# PASSAGE
In other words, why worry about the next tipping point on the spectrum of financial mayhem to debt armageddon for we have no way of knowing where it is with any precision and never will and therefore, despite the recent turmoil, why regulate?

Lore wrote:
bobcousins wrote:A tipping point is a point of inflexion. Most of what you describing are not tipping points, but linear increases in various parameters. We have no way of telling where the tipping point is for most of these parameters. We can tell for sure that oil is/has reached a tipping point, but we don't know whether net energy will undergo a similar inflexion. Even then, we can't tell if a peak of net energy will cause catastrophic social disruptions.

Qualitative assessments are just crystal ball gazing. Take pollution. I agree it's bad, and getting worse. But tell me a number for the level of pollution now, and the number where the tipping point is. You can't, no one can. So while we see the same trend, it is a pure guesswork whether a) there exists a tipping point b) whether we are about to approach it.

# DATA RECORDS
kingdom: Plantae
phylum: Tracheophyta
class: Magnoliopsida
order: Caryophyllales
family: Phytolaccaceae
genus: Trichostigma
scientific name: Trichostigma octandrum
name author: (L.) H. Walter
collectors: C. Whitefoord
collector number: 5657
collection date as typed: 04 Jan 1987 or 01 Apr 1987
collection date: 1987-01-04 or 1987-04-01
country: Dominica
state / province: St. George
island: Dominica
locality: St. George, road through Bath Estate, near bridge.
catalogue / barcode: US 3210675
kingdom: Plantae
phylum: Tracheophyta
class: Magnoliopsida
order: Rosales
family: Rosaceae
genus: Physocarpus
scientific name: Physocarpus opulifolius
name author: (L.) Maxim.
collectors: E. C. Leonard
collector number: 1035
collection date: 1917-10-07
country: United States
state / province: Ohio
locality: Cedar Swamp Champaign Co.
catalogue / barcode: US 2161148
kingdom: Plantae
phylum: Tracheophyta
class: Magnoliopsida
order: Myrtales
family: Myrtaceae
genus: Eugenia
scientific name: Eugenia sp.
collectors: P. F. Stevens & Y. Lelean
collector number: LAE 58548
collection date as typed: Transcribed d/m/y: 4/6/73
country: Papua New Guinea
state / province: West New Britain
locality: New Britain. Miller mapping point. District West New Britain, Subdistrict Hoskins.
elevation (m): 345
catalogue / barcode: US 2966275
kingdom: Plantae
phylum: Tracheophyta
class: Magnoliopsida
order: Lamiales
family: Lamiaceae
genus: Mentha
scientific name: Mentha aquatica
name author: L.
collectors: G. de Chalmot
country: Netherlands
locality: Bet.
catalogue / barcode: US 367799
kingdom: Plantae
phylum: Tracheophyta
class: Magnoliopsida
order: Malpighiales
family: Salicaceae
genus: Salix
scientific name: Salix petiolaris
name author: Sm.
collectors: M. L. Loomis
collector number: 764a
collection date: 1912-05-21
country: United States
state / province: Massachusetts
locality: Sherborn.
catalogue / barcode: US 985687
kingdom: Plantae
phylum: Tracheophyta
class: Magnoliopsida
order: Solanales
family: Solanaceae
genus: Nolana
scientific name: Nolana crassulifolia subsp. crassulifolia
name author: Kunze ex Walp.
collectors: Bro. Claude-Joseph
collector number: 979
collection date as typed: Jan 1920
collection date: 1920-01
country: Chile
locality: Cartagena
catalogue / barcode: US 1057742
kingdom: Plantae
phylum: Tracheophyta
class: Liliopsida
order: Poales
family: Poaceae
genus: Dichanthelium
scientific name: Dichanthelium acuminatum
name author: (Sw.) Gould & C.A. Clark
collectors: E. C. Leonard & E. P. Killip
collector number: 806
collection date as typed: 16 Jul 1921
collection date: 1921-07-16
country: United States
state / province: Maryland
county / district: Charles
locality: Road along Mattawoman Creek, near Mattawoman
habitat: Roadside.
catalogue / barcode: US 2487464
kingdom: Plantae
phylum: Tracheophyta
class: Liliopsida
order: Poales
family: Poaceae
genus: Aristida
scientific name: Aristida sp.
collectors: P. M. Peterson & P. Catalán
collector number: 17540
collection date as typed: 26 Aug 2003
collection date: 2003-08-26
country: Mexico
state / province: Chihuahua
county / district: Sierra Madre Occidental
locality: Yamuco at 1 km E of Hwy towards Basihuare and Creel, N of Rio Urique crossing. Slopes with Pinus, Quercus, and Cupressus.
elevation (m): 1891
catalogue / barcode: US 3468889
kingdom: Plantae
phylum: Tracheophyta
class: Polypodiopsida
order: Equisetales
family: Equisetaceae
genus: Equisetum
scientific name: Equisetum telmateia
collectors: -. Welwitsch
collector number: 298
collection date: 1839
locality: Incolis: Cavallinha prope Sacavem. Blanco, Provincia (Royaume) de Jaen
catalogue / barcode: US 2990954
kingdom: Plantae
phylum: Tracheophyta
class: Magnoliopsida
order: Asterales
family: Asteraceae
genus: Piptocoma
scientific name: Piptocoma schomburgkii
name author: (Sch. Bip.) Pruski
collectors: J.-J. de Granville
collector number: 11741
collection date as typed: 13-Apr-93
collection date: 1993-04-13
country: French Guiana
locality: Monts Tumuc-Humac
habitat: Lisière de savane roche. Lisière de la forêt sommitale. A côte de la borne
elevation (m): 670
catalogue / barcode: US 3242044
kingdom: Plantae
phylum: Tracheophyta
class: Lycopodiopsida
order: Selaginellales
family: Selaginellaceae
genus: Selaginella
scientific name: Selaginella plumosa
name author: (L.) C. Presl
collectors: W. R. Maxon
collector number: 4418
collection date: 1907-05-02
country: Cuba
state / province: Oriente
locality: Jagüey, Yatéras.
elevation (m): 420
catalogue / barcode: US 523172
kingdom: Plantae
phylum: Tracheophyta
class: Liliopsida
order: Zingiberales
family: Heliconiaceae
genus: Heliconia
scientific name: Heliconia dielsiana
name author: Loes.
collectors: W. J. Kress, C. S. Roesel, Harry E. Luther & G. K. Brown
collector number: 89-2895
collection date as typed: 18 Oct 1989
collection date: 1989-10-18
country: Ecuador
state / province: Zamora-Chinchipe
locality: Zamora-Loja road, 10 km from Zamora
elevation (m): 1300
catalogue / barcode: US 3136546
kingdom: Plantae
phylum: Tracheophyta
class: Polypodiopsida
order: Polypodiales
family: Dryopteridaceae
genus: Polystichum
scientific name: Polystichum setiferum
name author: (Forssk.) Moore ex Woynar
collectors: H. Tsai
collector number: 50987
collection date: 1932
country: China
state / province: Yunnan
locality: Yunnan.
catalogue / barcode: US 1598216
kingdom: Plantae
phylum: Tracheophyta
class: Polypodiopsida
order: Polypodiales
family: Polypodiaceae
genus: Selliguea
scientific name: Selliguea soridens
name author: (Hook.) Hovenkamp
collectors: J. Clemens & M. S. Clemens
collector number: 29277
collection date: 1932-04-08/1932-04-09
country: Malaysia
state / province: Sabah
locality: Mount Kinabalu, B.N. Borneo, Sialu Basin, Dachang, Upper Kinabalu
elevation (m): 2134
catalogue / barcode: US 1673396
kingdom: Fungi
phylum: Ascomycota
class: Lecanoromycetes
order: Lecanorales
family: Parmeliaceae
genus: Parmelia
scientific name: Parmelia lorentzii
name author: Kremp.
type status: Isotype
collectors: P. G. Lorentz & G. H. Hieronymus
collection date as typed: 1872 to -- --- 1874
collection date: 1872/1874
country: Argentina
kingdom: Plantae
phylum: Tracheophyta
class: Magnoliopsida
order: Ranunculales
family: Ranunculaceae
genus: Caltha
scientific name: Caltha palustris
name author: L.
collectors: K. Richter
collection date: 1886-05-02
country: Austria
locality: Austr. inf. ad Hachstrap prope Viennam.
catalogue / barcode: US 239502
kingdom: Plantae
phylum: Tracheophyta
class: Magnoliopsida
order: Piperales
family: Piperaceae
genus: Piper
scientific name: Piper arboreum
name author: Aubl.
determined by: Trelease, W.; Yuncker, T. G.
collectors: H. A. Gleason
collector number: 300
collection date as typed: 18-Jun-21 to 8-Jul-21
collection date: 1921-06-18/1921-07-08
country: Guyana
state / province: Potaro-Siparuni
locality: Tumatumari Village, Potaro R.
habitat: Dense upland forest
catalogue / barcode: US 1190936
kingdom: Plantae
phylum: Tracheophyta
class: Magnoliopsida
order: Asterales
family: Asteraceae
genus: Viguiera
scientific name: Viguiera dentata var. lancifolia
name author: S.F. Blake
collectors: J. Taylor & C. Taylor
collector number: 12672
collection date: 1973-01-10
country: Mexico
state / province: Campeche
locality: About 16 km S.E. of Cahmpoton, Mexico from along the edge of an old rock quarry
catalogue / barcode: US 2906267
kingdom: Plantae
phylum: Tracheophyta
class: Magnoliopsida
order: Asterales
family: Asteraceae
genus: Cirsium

# WHAT THE EXERCISE ASKS
Reproduce the passage on tipping points word for word, starting at the words "In other words, why" and ending after "catastrophic social disruptions.".

# OUTPUT OF THE TASK
In other words, why worry about the next tipping point on the spectrum of financial mayhem to debt armageddon for we have no way of knowing where it is with any precision and never will and therefore, despite the recent turmoil, why regulate?

Lore wrote:
bobcousins wrote:A tipping point is a point of inflexion. Most of what you describing are not tipping points, but linear increases in various parameters. We have no way of telling where the tipping point is for most of these parameters. We can tell for sure that oil is/has reached a tipping point, but we don't know whether net energy will undergo a similar inflexion. Even then, we can't tell if a peak of net energy will cause catastrophic social disruptions.